Work to be completed =>
Every entry, from first to last, is to be written out exactly.

··· Material for this exercise

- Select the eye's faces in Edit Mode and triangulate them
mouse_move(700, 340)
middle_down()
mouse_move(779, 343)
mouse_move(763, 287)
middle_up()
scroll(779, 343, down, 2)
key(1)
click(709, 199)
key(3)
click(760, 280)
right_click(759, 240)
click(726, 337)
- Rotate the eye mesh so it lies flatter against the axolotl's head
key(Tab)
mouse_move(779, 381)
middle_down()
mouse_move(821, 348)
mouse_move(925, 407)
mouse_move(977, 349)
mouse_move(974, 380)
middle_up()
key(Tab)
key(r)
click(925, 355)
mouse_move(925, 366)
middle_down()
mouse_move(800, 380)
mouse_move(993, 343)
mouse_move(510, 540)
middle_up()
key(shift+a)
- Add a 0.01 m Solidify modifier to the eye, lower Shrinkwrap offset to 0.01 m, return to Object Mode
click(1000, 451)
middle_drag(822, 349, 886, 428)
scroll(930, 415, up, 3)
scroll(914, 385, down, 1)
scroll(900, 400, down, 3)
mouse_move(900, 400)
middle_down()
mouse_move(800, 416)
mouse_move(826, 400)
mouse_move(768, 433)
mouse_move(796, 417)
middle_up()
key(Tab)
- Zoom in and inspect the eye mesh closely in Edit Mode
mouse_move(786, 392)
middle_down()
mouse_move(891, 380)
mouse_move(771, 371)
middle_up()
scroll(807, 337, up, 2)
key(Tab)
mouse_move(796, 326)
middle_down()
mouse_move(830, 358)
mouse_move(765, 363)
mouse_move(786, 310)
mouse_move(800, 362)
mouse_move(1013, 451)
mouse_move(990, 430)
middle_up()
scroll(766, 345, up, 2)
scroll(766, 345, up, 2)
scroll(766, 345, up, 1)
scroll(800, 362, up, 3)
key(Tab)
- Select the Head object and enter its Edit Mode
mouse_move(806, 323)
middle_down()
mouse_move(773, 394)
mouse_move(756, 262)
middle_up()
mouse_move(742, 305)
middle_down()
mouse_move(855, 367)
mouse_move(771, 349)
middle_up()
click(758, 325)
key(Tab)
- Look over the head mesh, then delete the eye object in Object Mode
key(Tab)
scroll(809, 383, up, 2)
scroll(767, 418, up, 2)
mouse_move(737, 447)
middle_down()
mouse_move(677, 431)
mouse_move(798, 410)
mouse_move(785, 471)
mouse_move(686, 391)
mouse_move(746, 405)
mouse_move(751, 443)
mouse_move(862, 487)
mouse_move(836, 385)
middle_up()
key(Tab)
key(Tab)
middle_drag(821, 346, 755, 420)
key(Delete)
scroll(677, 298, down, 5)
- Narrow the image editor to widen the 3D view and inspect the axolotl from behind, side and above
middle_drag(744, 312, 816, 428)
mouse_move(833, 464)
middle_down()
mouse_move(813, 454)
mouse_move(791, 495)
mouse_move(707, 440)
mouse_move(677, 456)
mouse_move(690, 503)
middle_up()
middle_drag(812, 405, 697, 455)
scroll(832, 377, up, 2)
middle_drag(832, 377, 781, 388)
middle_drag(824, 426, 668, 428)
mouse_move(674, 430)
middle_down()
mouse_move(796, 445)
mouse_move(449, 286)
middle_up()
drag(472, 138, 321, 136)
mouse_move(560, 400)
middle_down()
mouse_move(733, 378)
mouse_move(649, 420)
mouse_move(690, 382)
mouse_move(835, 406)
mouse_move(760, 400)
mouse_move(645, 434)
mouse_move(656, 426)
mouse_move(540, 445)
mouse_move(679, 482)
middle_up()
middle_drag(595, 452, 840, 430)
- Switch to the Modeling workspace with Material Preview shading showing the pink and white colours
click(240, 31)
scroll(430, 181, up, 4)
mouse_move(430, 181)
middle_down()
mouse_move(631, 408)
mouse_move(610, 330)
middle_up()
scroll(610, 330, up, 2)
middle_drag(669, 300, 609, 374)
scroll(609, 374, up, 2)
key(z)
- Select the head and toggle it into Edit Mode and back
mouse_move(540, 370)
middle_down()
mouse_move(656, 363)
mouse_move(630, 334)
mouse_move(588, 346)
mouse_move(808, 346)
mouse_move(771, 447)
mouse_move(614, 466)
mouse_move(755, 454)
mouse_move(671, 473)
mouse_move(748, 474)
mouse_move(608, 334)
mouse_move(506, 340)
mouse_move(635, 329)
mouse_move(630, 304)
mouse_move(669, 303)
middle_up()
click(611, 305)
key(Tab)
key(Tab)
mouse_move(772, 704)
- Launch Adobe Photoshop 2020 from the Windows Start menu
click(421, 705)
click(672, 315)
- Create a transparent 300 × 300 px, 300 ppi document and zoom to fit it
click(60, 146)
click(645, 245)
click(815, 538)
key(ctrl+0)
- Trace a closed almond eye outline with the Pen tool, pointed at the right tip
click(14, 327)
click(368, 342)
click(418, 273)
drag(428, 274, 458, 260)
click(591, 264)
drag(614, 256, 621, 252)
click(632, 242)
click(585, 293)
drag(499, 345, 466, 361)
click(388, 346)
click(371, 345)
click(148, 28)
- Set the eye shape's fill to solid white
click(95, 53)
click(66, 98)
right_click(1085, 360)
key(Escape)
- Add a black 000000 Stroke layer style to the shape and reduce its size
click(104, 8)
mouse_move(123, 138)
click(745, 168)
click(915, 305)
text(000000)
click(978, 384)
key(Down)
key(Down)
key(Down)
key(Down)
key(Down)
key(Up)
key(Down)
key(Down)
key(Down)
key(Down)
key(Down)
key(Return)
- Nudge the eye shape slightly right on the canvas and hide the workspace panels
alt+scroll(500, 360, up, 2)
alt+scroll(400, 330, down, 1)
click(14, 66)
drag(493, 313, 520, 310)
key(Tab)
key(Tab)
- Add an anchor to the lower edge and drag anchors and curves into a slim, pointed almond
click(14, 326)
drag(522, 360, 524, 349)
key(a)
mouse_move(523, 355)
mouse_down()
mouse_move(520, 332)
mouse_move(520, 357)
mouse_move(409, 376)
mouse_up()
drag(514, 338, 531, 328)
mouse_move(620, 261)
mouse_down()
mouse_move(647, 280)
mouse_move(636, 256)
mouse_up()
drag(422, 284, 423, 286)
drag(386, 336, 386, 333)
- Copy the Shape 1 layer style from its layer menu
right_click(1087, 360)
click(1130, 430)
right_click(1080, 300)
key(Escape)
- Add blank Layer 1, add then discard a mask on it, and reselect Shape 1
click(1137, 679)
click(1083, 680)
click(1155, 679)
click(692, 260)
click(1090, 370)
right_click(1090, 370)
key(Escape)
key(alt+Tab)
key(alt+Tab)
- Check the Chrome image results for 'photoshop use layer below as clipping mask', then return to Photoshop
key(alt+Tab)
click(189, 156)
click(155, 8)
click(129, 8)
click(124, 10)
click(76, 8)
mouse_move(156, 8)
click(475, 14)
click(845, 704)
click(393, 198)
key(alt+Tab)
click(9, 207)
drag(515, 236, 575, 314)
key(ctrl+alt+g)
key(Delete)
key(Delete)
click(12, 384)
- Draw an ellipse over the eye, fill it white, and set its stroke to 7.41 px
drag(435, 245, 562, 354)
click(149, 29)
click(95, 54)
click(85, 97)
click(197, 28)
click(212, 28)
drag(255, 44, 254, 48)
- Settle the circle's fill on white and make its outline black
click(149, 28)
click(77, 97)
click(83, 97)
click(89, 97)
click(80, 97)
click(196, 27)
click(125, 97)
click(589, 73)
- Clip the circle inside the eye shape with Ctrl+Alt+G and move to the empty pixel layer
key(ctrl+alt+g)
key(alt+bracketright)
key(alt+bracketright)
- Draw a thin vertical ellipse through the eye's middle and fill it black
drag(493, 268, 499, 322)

······

Exercise result =>
- Select the eye's faces in Edit Mode and triangulate them
mouse_move(700, 340)
middle_down()
mouse_move(779, 343)
mouse_move(763, 287)
middle_up()
scroll(779, 343, down, 2)
key(1)
click(709, 199)
key(3)
click(760, 280)
right_click(759, 240)
click(726, 337)
- Rotate the eye mesh so it lies flatter against the axolotl's head
key(Tab)
mouse_move(779, 381)
middle_down()
mouse_move(821, 348)
mouse_move(925, 407)
mouse_move(977, 349)
mouse_move(974, 380)
middle_up()
key(Tab)
key(r)
click(925, 355)
mouse_move(925, 366)
middle_down()
mouse_move(800, 380)
mouse_move(993, 343)
mouse_move(510, 540)
middle_up()
key(shift+a)
- Add a 0.01 m Solidify modifier to the eye, lower Shrinkwrap offset to 0.01 m, return to Object Mode
click(1000, 451)
middle_drag(822, 349, 886, 428)
scroll(930, 415, up, 3)
scroll(914, 385, down, 1)
scroll(900, 400, down, 3)
mouse_move(900, 400)
middle_down()
mouse_move(800, 416)
mouse_move(826, 400)
mouse_move(768, 433)
mouse_move(796, 417)
middle_up()
key(Tab)
- Zoom in and inspect the eye mesh closely in Edit Mode
mouse_move(786, 392)
middle_down()
mouse_move(891, 380)
mouse_move(771, 371)
middle_up()
scroll(807, 337, up, 2)
key(Tab)
mouse_move(796, 326)
middle_down()
mouse_move(830, 358)
mouse_move(765, 363)
mouse_move(786, 310)
mouse_move(800, 362)
mouse_move(1013, 451)
mouse_move(990, 430)
middle_up()
scroll(766, 345, up, 2)
scroll(766, 345, up, 2)
scroll(766, 345, up, 1)
scroll(800, 362, up, 3)
key(Tab)
- Select the Head object and enter its Edit Mode
mouse_move(806, 323)
middle_down()
mouse_move(773, 394)
mouse_move(756, 262)
middle_up()
mouse_move(742, 305)
middle_down()
mouse_move(855, 367)
mouse_move(771, 349)
middle_up()
click(758, 325)
key(Tab)
- Look over the head mesh, then delete the eye object in Object Mode
key(Tab)
scroll(809, 383, up, 2)
scroll(767, 418, up, 2)
mouse_move(737, 447)
middle_down()
mouse_move(677, 431)
mouse_move(798, 410)
mouse_move(785, 471)
mouse_move(686, 391)
mouse_move(746, 405)
mouse_move(751, 443)
mouse_move(862, 487)
mouse_move(836, 385)
middle_up()
key(Tab)
key(Tab)
middle_drag(821, 346, 755, 420)
key(Delete)
scroll(677, 298, down, 5)
- Narrow the image editor to widen the 3D view and inspect the axolotl from behind, side and above
middle_drag(744, 312, 816, 428)
mouse_move(833, 464)
middle_down()
mouse_move(813, 454)
mouse_move(791, 495)
mouse_move(707, 440)
mouse_move(677, 456)
mouse_move(690, 503)
middle_up()
middle_drag(812, 405, 697, 455)
scroll(832, 377, up, 2)
middle_drag(832, 377, 781, 388)
middle_drag(824, 426, 668, 428)
mouse_move(674, 430)
middle_down()
mouse_move(796, 445)
mouse_move(449, 286)
middle_up()
drag(472, 138, 321, 136)
mouse_move(560, 400)
middle_down()
mouse_move(733, 378)
mouse_move(649, 420)
mouse_move(690, 382)
mouse_move(835, 406)
mouse_move(760, 400)
mouse_move(645, 434)
mouse_move(656, 426)
mouse_move(540, 445)
mouse_move(679, 482)
middle_up()
middle_drag(595, 452, 840, 430)
- Switch to the Modeling workspace with Material Preview shading showing the pink and white colours
click(240, 31)
scroll(430, 181, up, 4)
mouse_move(430, 181)
middle_down()
mouse_move(631, 408)
mouse_move(610, 330)
middle_up()
scroll(610, 330, up, 2)
middle_drag(669, 300, 609, 374)
scroll(609, 374, up, 2)
key(z)
- Select the head and toggle it into Edit Mode and back
mouse_move(540, 370)
middle_down()
mouse_move(656, 363)
mouse_move(630, 334)
mouse_move(588, 346)
mouse_move(808, 346)
mouse_move(771, 447)
mouse_move(614, 466)
mouse_move(755, 454)
mouse_move(671, 473)
mouse_move(748, 474)
mouse_move(608, 334)
mouse_move(506, 340)
mouse_move(635, 329)
mouse_move(630, 304)
mouse_move(669, 303)
middle_up()
click(611, 305)
key(Tab)
key(Tab)
mouse_move(772, 704)
- Launch Adobe Photoshop 2020 from the Windows Start menu
click(421, 705)
click(672, 315)
- Create a transparent 300 × 300 px, 300 ppi document and zoom to fit it
click(60, 146)
click(645, 245)
click(815, 538)
key(ctrl+0)
- Trace a closed almond eye outline with the Pen tool, pointed at the right tip
click(14, 327)
click(368, 342)
click(418, 273)
drag(428, 274, 458, 260)
click(591, 264)
drag(614, 256, 621, 252)
click(632, 242)
click(585, 293)
drag(499, 345, 466, 361)
click(388, 346)
click(371, 345)
click(148, 28)
- Set the eye shape's fill to solid white
click(95, 53)
click(66, 98)
right_click(1085, 360)
key(Escape)
- Add a black 000000 Stroke layer style to the shape and reduce its size
click(104, 8)
mouse_move(123, 138)
click(745, 168)
click(915, 305)
text(000000)
click(978, 384)
key(Down)
key(Down)
key(Down)
key(Down)
key(Down)
key(Up)
key(Down)
key(Down)
key(Down)
key(Down)
key(Down)
key(Return)
- Nudge the eye shape slightly right on the canvas and hide the workspace panels
alt+scroll(500, 360, up, 2)
alt+scroll(400, 330, down, 1)
click(14, 66)
drag(493, 313, 520, 310)
key(Tab)
key(Tab)
- Add an anchor to the lower edge and drag anchors and curves into a slim, pointed almond
click(14, 326)
drag(522, 360, 524, 349)
key(a)
mouse_move(523, 355)
mouse_down()
mouse_move(520, 332)
mouse_move(520, 357)
mouse_move(409, 376)
mouse_up()
drag(514, 338, 531, 328)
mouse_move(620, 261)
mouse_down()
mouse_move(647, 280)
mouse_move(636, 256)
mouse_up()
drag(422, 284, 423, 286)
drag(386, 336, 386, 333)
- Copy the Shape 1 layer style from its layer menu
right_click(1087, 360)
click(1130, 430)
right_click(1080, 300)
key(Escape)
- Add blank Layer 1, add then discard a mask on it, and reselect Shape 1
click(1137, 679)
click(1083, 680)
click(1155, 679)
click(692, 260)
click(1090, 370)
right_click(1090, 370)
key(Escape)
key(alt+Tab)
key(alt+Tab)
- Check the Chrome image results for 'photoshop use layer below as clipping mask', then return to Photoshop
key(alt+Tab)
click(189, 156)
click(155, 8)
click(129, 8)
click(124, 10)
click(76, 8)
mouse_move(156, 8)
click(475, 14)
click(845, 704)
click(393, 198)
key(alt+Tab)
click(9, 207)
drag(515, 236, 575, 314)
key(ctrl+alt+g)
key(Delete)
key(Delete)
click(12, 384)
- Draw an ellipse over the eye, fill it white, and set its stroke to 7.41 px
drag(435, 245, 562, 354)
click(149, 29)
click(95, 54)
click(85, 97)
click(197, 28)
click(212, 28)
drag(255, 44, 254, 48)
- Settle the circle's fill on white and make its outline black
click(149, 28)
click(77, 97)
click(83, 97)
click(89, 97)
click(80, 97)
click(196, 27)
click(125, 97)
click(589, 73)
- Clip the circle inside the eye shape with Ctrl+Alt+G and move to the empty pixel layer
key(ctrl+alt+g)
key(alt+bracketright)
key(alt+bracketright)
- Draw a thin vertical ellipse through the eye's middle and fill it black
drag(493, 268, 499, 322)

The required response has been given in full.